The process is that Illinois State Police conduct an investigation into the deputy and the circumstances of the shooting, with the results turned over to the DuPage County state's attorney's office for review once the probe is complete.
Gaps in the system
What might have started as a mental health emergency didn't have to end this way, experts say.
If Johnson was in crisis -- his brother in one of three 911 calls answers a dispatcher's question about whether Johnson has a history of mental illness by saying "I think so" -- multiple people or agencies could have stepped in before the situation became an emergency, says Mike Hoffman, education and community outreach director for the National Alliance on Mental Illness branch in DuPage.
This doesn't make the shooting a blame game, he says, but an illustration of the gaps in the suburban mental health system.
Being mentally ill isn't a crime, so the person has to be presenting a clear danger to himself or others before police can force an examination. At the hospital, beds are scarce and funding is tight, so some patients are sent home shortly after being brought in by police, Hoffman said. The same can happen when people try to seek treatment on their own. Experts say there is a shortage of psychiatrists, and some insurance plans make it tough to find a provider.
But there are steps families can take, says Patricia Doyle, who runs a DuPage County-based mental health training business called Vision for Change.
Families can meet with police to discuss their loved one's mental condition when that person is having a stable day. They can sign up for "Smart 911" programs in many areas that allow residents to enter information about diagnoses and medications that could help first responders. They can join a Family to Family group at a local mental illness alliance branch to learn coping mechanisms and connect with peers for support, Hoffman said.
Avoid using force
These gaps in mental health diagnosis, treatment, funding and family support show the responsibility to prevent crises from turning tragic doesn't fall squarely on police.

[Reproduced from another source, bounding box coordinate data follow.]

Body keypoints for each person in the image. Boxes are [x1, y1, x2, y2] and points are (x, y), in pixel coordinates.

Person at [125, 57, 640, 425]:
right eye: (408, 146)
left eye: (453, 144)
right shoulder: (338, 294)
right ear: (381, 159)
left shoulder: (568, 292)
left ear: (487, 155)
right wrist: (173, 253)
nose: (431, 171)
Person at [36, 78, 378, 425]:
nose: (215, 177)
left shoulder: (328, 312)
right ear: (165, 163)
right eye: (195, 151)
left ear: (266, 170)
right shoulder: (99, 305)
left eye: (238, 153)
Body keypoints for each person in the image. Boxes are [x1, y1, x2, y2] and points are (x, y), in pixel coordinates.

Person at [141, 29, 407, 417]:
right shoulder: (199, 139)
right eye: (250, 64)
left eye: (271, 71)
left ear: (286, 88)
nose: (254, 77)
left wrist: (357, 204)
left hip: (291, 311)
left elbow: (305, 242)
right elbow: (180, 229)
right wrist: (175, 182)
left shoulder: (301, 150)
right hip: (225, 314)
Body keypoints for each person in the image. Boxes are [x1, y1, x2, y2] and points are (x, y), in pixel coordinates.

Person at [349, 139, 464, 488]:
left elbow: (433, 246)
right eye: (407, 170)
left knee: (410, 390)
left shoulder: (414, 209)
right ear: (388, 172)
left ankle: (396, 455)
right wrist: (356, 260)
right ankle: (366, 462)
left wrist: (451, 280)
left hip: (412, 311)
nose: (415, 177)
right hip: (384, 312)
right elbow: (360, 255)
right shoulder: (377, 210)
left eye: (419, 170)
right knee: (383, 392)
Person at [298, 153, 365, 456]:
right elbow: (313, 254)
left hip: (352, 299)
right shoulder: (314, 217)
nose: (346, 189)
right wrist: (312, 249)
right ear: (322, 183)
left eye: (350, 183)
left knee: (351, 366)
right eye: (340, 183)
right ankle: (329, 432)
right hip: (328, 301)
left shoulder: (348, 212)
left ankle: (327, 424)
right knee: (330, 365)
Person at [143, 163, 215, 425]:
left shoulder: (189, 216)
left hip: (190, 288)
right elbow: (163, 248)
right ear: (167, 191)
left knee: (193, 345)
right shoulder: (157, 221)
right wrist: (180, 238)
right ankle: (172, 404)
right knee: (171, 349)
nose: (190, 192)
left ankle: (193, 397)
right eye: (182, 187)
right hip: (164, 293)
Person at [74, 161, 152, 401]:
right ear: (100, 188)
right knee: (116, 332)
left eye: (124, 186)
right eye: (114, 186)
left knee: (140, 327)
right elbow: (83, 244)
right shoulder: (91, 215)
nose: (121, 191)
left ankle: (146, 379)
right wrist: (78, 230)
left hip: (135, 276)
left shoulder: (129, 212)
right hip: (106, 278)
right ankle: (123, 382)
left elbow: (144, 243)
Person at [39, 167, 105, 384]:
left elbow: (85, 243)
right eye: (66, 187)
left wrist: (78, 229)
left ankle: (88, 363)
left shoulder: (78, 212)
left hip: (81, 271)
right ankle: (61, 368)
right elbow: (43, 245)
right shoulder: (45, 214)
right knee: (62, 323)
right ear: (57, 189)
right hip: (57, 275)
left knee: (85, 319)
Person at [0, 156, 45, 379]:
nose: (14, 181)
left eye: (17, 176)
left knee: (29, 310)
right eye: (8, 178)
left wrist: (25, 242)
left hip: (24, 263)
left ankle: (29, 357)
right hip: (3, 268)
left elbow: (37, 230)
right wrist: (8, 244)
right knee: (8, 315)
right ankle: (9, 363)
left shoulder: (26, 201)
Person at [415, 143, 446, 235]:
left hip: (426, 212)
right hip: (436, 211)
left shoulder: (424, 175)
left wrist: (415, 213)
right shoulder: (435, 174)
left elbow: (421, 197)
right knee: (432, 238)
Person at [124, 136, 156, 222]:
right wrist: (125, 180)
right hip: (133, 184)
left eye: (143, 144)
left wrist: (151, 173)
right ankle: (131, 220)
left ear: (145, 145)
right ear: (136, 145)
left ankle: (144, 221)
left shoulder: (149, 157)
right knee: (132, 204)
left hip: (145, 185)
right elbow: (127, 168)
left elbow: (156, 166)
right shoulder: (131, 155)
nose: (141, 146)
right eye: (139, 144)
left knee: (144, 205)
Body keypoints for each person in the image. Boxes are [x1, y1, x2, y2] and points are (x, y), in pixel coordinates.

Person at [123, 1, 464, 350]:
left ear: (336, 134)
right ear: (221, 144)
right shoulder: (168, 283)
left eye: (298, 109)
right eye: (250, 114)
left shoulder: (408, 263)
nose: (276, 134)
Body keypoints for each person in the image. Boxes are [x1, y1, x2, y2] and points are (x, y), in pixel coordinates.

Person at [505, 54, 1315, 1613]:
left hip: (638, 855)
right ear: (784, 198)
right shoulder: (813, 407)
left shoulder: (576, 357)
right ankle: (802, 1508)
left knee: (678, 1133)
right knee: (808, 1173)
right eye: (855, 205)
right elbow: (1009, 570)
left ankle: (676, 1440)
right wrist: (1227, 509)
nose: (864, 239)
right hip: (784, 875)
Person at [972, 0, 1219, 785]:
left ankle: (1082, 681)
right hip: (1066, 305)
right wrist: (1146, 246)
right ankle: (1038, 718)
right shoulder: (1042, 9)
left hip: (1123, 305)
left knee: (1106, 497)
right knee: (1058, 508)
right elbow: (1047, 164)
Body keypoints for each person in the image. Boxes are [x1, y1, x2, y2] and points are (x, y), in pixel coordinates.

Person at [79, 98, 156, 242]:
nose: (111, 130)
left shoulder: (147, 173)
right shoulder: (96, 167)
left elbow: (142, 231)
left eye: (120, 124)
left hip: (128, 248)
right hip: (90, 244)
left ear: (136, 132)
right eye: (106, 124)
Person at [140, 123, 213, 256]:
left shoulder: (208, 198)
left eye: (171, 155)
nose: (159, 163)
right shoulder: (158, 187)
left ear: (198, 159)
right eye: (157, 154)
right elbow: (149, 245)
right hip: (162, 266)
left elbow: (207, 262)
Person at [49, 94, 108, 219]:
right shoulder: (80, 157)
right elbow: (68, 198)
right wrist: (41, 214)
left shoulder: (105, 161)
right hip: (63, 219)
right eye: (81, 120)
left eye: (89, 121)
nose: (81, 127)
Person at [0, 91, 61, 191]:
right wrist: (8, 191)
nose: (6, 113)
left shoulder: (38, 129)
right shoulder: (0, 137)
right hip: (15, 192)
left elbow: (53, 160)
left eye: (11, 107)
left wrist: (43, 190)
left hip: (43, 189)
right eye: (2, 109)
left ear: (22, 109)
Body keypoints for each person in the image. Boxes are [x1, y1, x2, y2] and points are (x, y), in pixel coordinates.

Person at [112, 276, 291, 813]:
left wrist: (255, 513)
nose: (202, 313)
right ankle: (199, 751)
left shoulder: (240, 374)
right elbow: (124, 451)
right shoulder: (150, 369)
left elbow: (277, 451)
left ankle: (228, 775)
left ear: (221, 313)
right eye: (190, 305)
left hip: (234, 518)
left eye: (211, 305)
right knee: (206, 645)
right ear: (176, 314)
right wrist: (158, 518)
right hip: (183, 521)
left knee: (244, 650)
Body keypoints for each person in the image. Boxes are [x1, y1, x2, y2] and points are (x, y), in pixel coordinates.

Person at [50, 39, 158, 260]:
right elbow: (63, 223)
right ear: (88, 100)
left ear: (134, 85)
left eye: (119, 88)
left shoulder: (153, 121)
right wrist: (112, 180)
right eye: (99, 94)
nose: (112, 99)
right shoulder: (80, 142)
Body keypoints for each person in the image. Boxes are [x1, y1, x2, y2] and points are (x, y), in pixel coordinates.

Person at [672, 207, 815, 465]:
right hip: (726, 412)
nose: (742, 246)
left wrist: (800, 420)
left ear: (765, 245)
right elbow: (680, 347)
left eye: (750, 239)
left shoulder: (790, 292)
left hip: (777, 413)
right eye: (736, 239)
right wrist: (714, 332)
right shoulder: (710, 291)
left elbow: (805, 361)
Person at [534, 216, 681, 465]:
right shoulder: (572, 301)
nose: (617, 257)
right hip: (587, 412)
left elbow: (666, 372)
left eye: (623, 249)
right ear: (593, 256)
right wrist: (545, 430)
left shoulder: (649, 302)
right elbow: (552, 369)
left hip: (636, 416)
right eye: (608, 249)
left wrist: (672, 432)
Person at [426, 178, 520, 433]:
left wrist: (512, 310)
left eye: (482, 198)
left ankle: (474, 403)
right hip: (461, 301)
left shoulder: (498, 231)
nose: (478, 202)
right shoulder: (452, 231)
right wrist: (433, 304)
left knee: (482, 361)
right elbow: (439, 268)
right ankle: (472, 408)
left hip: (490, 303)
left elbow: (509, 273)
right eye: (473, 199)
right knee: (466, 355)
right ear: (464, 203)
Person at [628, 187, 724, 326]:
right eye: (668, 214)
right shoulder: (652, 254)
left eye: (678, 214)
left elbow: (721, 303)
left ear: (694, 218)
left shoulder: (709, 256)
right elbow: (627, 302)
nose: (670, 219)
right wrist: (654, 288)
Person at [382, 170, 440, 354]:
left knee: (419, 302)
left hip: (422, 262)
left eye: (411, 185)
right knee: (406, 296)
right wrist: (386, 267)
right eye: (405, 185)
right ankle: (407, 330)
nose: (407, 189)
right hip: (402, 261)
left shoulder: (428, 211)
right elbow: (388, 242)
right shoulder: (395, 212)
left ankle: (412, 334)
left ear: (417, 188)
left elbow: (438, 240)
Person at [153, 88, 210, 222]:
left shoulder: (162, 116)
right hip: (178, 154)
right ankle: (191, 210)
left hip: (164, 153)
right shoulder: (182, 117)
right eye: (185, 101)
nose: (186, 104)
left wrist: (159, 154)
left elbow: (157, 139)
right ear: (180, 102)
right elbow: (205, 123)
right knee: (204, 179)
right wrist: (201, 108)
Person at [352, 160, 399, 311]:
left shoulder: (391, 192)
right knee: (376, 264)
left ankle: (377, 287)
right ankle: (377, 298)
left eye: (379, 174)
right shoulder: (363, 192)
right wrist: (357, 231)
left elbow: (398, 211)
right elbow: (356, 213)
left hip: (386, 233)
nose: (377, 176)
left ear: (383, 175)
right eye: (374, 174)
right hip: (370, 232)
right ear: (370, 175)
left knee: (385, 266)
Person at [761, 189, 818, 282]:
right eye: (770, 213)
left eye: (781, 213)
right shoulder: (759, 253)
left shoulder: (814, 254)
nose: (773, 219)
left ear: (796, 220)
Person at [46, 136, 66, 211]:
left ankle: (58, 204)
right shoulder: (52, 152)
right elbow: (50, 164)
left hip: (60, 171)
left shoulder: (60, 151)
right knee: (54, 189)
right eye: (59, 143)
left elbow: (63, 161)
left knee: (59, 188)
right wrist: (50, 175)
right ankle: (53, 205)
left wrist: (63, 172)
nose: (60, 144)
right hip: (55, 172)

But for officers, it often feels like the duty is all theirs, says Ed Wojcicki, executive director of the Illinois Association of Chiefs of Police.
"Fair or not, that's just the way things are working out," he said.
So departments are doing their best to respond and prepare. Mainly, they're seeking Crisis Intervention Team training for their officers. The program teaches signs and symptoms of mental illnesses and ways to communicate with someone in a mental health crisis. It adapts the traditional police technique of de-escalation to be appropriate for people with mental illnesses and also imparts empathy.
"It's training officers to try to use verbal skills literally to talk a person down so they can try to avoid using force," said Steven Casstevens, Buffalo Grove police chief and president of the statewide chiefs association.
Another trend in policing -- the move toward on-body cameras for patrol officers -- could have played a role in the investigation if the DuPage County sheriff's department had been authorized to buy them in 2015.
Two county board members who supported the cameras then now are saying the footage could have helped answer whether Johnson was armed and what went on before the officer fired several shots.
That's significant, because the 911 recordings don't paint a complete picture. In two calls, Johnson's sister and brother say Trevon had a knife, but in a third, another relative said he had put it down. Afterward, the family denied he was armed at the time of the shooting.